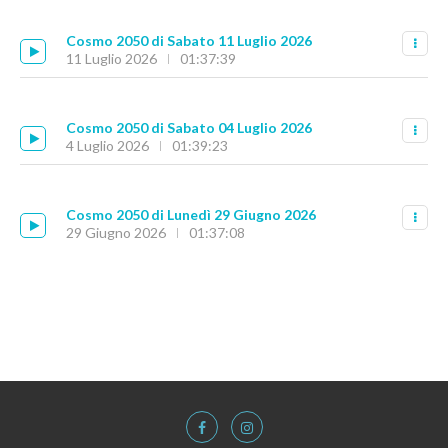
Cosmo 2050 di Sabato 11 Luglio 2026
11 Luglio 2026
01:37:39
Cosmo 2050 di Sabato 04 Luglio 2026
4 Luglio 2026
01:39:23
Cosmo 2050 di Lunedì 29 Giugno 2026
29 Giugno 2026
01:37:08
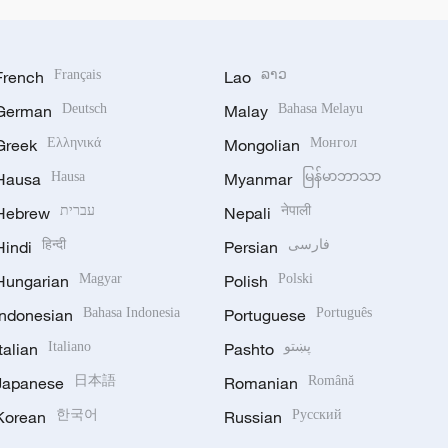
French
Français
Lao
ລາວ
German
Deutsch
Malay
Bahasa Melayu
Greek
Ελληνικά
Mongolian
Монгол
Hausa
Hausa
Myanmar
မြန်မာဘာသာ
Hebrew
עברית
Nepali
नेपाली
Hindi
हिन्दी
Persian
فارسی
Hungarian
Magyar
Polish
Polski
Indonesian
Bahasa Indonesia
Portuguese
Português
Italian
Italiano
Pashto
پښتو
Japanese
日本語
Romanian
Română
Korean
한국어
Russian
Русский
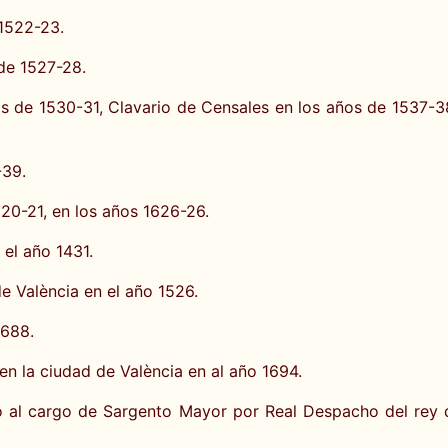
 1522-23.
de 1527-28.
s de 1530-31, Clavario de Censales en los años de 1537-38
-39.
20-21, en los años 1626-26.
el año 1431.
e València en el año 1526.
1688.
 la ciudad de València en al año 1694.
 al cargo de Sargento Mayor por Real Despacho del rey d. 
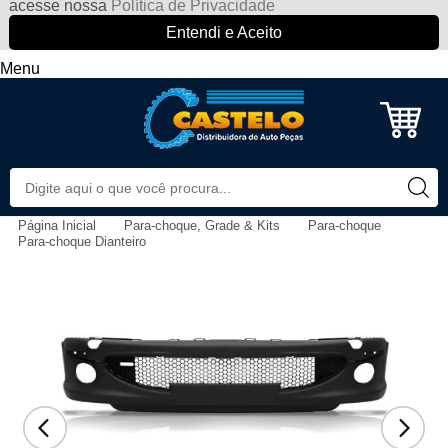
acesse nossa
Política de Privacidade
Entendi e Aceito
Menu
Página Inicial
Para-choque, Grade & Kits
Para-choque
Para-choque Dianteiro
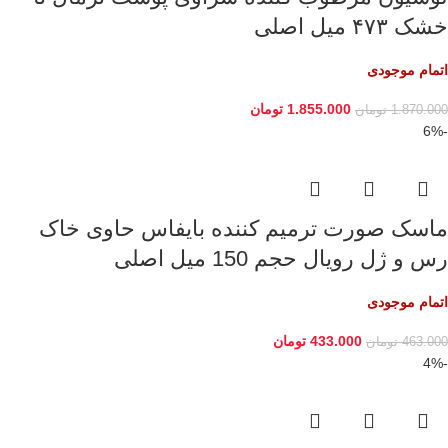
خشک ۴۷۳ میل اصلی
اتمام موجودی
1.855.000
تومان
1.870.000
تومان
-6%
ماسک صورت ترمیم کننده بایفاس حاوی خاک
رس و ژل رویال حجم 150 میل اصلی
اتمام موجودی
433.000
تومان
463.000
تومان
-4%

(WORK ORDER) Whenever "Cosmo" shows up in a line of the listing, copy that whole line.

(RESULT FOR THIS TASK)
Cosmo 2050 di Sabato 11 Luglio 2026
Cosmo 2050 di Sabato 04 Luglio 2026
Cosmo 2050 di Lunedì 29 Giugno 2026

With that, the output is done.